Cumhuriyet, Osmanlı’nın devamı ve İslâm devleti olarak kuruldu. 1928’de, Anayasa’nın ikinci maddesindeki “devletin dini, din-i İslâm’dır” maddesi kaldırıldı. Bu, 1922’de saltanatın, 1924’de hilâfetin ilgası, ardından devletin bütün kurumlarının İslâm’dan arındırılması (uzun vadede) çok tehlikeli bir yok oluş sürecinin uzantısı, mantıkî sonucuydu.

İslâm devleti olarak kurulan bir devletin İslâm’dan arındırılması, o devletin Meclis’i eliyle yapılabilir mi? Hem de eşrafın, ulemanın doldurduğu, kahir ekseriyetini oluşturduğu bir Meclis’te bu nasıl mümkün olabilir? Baskı, sindirme, vesaire gibi usuller dışında?

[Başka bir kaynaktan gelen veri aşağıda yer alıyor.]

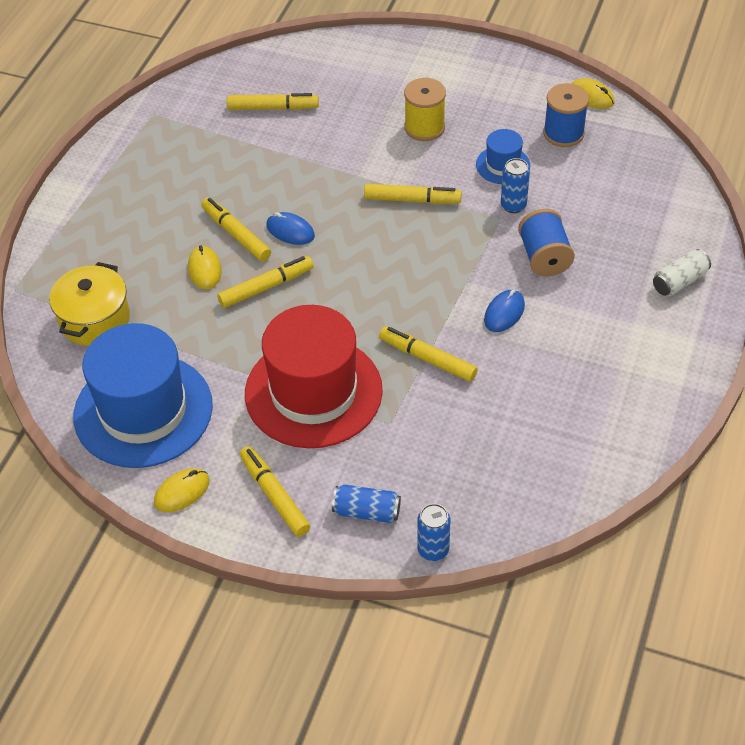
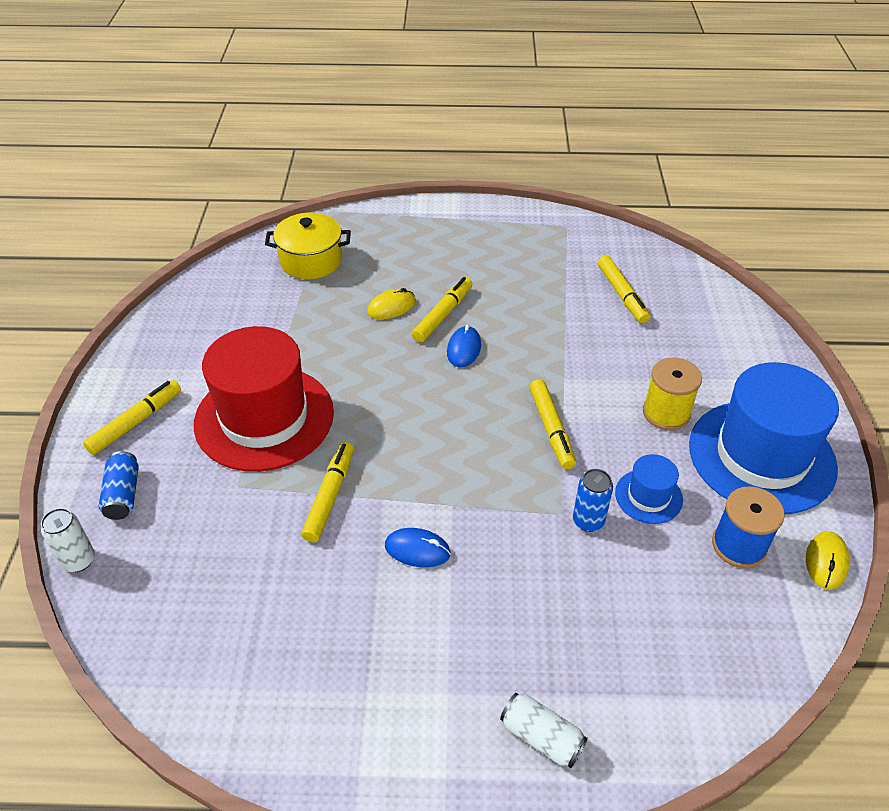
camera: 70 degrees right, 5 degrees down
(143, 410) = (219, 315): blue hat -> blue hat (761, 456)
(182, 492) = (134, 362): yellow mouse -> none
(266, 287) = (385, 351): yellow marker -> none
(433, 550) = (79, 560): blue can -> white can
(544, 257) = (519, 570): blue spool -> none

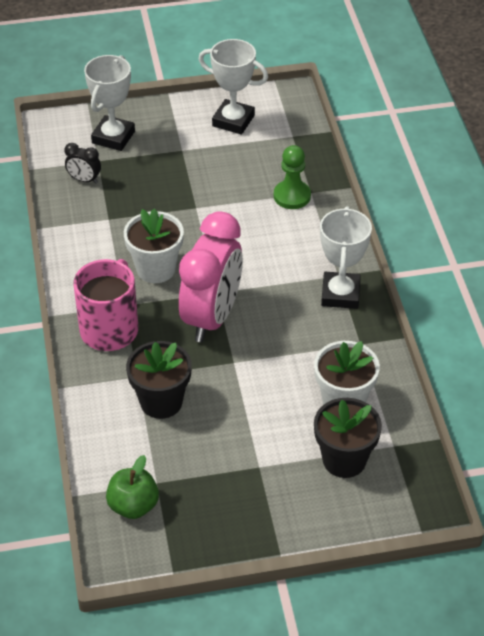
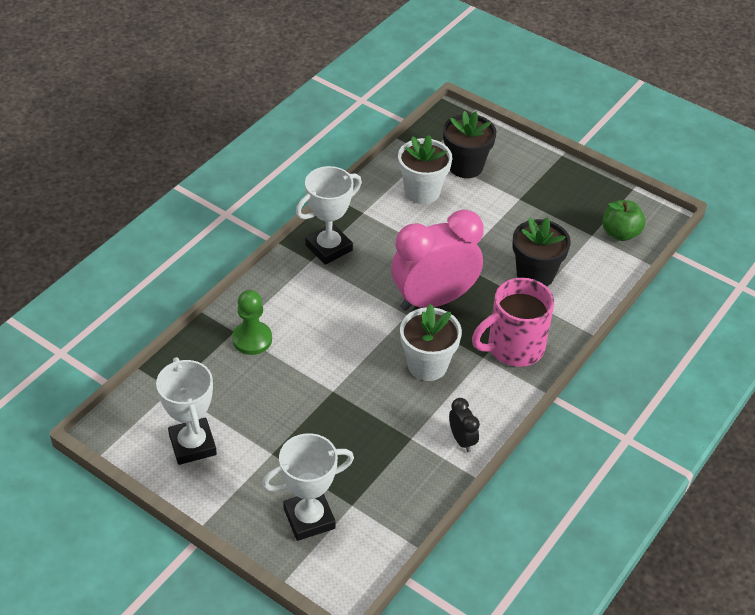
camera: 135 degrees left, 0 degrees up
(84, 180) = (387, 493): black clock -> black clock (462, 440)

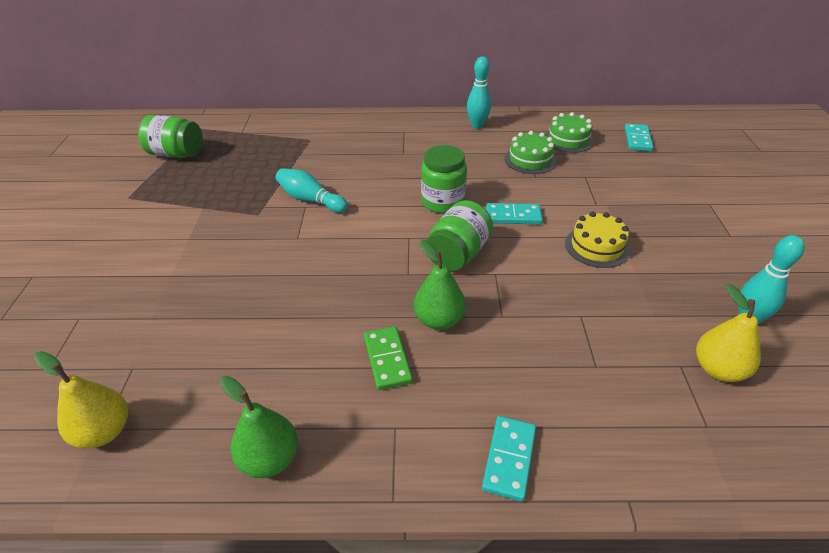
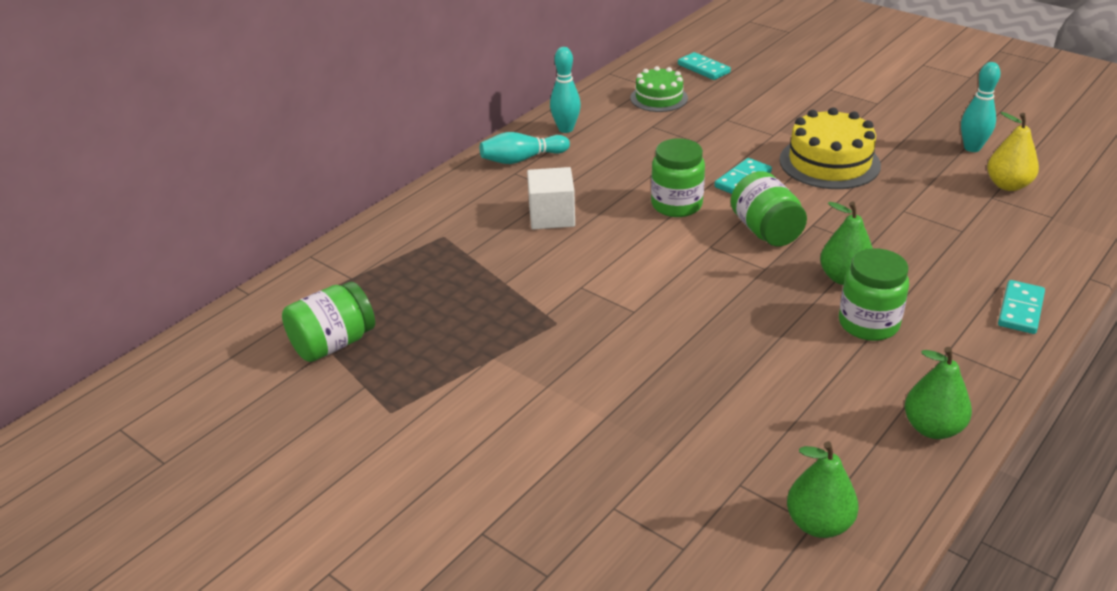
camera: 50 degrees left, 5 degrees down
(104, 432) = (818, 524): yellow pear -> green pear
(310, 200) = (573, 279): turquoise bowling pin -> turquoise bowling pin (522, 159)
(371, 163) = (552, 216): none -> white cube
(387, 359) = (868, 324): green domino -> green jar
(509, 459) = (1020, 309): turquoise domino -> turquoise domino turned 60 degrees clockwise
(530, 160) = (666, 131): green cake -> none
(596, 246) = (829, 162): yellow cake -> yellow cake, size x1.55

Ne yaşadık ve neden yaşadık peki? Bildiklerimiz, bilmediklerimizin yanında çok sınırlı, devede kulak misali. Dışardan fiilen işgal edilmeyen bir ülkenin içerden zihnen ele geçirilmesi. Bir toplumun başına gelebilecek en büyük felâket, başına ne geldiğini bilememesidir.”